'''

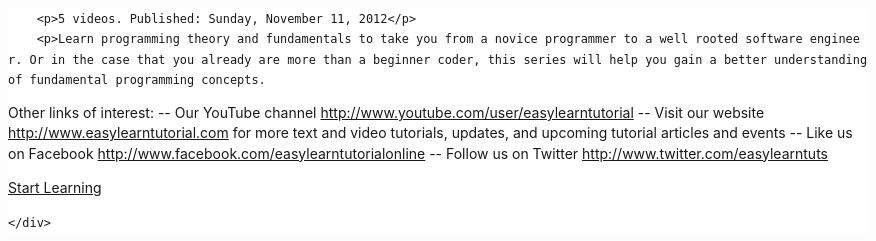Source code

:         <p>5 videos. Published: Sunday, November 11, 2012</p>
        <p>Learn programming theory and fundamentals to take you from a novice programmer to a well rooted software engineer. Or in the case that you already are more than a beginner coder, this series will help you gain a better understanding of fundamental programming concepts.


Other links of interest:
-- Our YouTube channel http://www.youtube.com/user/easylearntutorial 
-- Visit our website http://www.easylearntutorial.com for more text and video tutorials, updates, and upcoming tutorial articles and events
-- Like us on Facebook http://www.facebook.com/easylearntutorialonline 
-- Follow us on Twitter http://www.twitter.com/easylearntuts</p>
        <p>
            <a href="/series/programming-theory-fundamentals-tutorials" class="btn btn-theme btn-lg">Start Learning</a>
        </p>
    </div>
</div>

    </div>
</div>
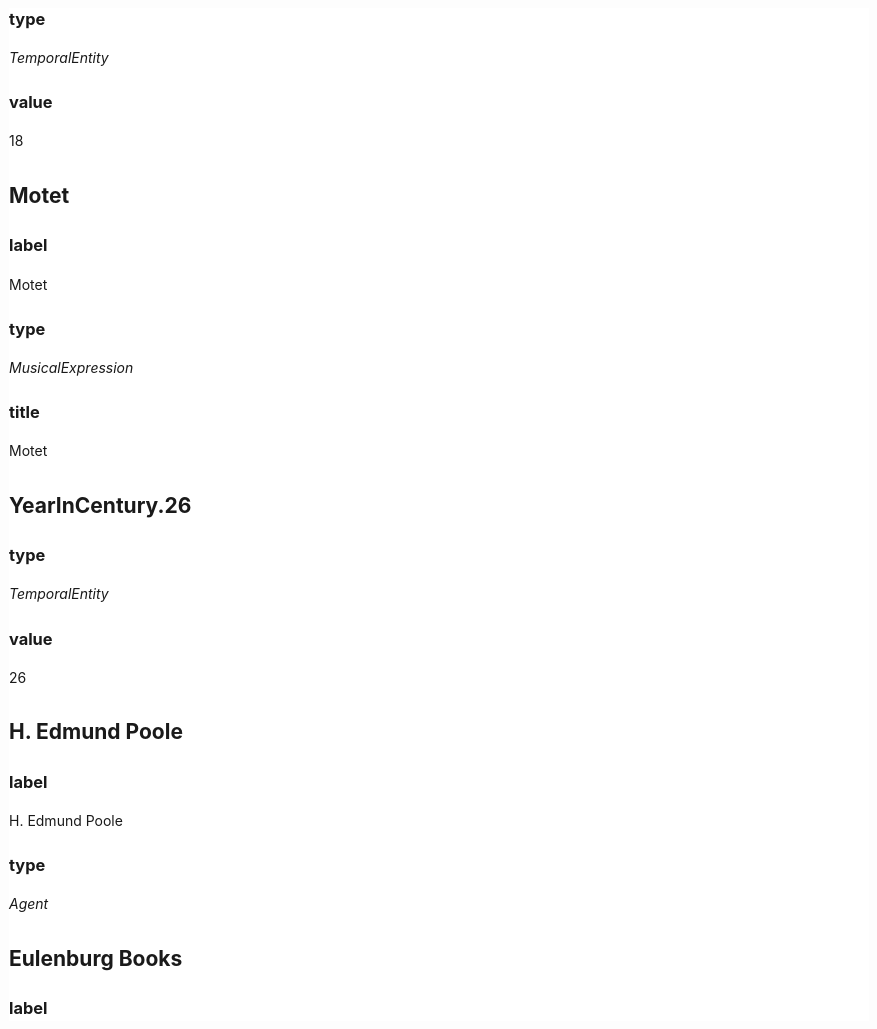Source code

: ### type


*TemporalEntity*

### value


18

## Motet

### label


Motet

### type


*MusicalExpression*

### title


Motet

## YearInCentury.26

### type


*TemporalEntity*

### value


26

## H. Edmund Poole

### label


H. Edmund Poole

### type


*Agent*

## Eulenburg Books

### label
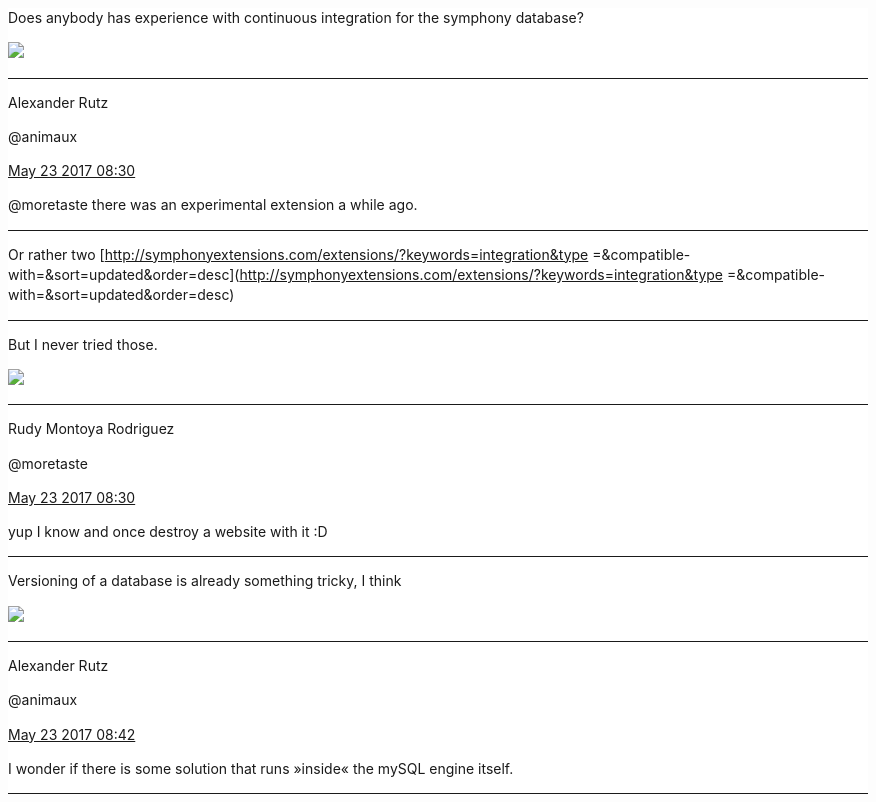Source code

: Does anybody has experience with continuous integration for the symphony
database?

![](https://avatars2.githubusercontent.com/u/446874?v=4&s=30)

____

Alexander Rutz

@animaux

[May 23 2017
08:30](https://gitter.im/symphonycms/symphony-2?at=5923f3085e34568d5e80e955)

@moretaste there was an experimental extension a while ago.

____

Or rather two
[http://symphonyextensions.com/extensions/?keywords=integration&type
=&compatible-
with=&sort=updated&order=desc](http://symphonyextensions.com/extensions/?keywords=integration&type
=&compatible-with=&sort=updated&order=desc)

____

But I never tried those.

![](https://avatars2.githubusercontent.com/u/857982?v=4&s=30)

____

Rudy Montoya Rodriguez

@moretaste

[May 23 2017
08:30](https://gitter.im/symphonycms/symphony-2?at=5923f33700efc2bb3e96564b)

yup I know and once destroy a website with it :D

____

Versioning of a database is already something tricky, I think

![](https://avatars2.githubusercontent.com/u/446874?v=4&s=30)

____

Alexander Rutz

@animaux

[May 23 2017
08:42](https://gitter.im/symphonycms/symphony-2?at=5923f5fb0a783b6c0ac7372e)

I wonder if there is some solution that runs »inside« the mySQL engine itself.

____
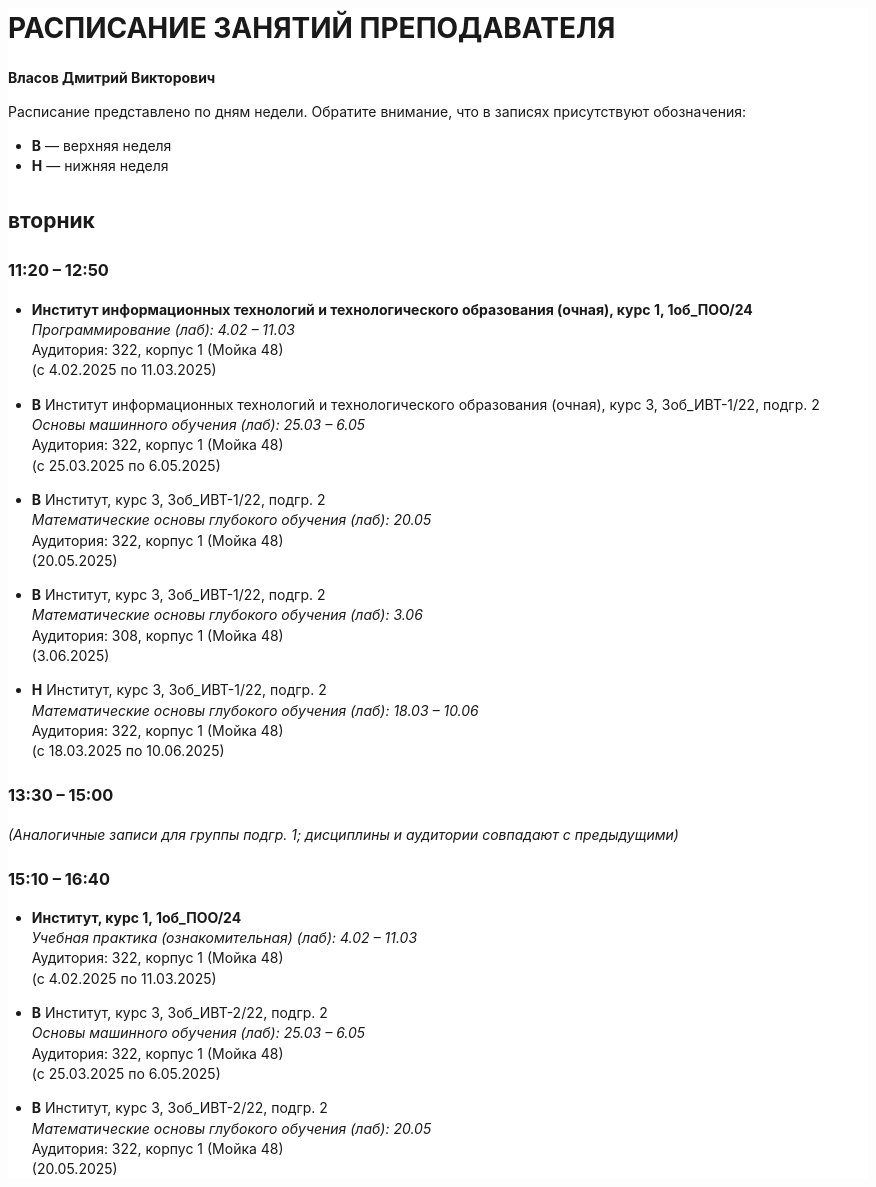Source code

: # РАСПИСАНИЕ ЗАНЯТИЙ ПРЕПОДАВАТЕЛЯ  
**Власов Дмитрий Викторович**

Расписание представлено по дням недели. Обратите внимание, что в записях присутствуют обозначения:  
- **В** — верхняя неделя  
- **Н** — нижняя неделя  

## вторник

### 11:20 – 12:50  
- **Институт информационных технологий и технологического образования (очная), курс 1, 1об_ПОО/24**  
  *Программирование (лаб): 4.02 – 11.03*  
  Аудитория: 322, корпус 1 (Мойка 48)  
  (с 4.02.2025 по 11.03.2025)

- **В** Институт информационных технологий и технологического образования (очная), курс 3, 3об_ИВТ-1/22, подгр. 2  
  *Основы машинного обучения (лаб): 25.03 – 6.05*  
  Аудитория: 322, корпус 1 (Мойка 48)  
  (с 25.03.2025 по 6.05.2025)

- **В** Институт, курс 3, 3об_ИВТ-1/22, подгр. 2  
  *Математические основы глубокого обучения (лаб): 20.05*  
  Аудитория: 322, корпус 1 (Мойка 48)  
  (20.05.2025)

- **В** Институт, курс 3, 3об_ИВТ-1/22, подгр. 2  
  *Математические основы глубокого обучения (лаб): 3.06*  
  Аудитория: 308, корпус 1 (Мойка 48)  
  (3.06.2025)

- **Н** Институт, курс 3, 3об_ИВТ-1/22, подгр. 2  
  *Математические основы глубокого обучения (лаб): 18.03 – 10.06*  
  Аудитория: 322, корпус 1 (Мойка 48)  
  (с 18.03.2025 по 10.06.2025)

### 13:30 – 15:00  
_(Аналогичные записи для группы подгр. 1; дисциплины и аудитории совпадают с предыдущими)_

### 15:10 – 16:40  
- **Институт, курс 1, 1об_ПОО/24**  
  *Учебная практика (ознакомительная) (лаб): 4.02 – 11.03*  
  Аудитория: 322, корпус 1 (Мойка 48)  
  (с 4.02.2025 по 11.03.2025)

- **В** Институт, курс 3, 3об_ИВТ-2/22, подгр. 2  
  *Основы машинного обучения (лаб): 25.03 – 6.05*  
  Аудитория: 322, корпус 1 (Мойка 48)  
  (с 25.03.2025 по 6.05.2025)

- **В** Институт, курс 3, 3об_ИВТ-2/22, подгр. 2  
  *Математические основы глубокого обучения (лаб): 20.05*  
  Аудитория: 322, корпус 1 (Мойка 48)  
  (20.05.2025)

'''

TO-DO ITEM –
Print exactly the first line of the entries and every line after it through the one that contains "-- Our YouTube", leaving the pictures out.

REPLY –
Source code

:         <p>5 videos. Published: Sunday, November 11, 2012</p>
        <p>Learn programming theory and fundamentals to take you from a novice programmer to a well rooted software engineer. Or in the case that you already are more than a beginner coder, this series will help you gain a better understanding of fundamental programming concepts.


Other links of interest:
-- Our YouTube channel http://www.youtube.com/user/easylearntutorial 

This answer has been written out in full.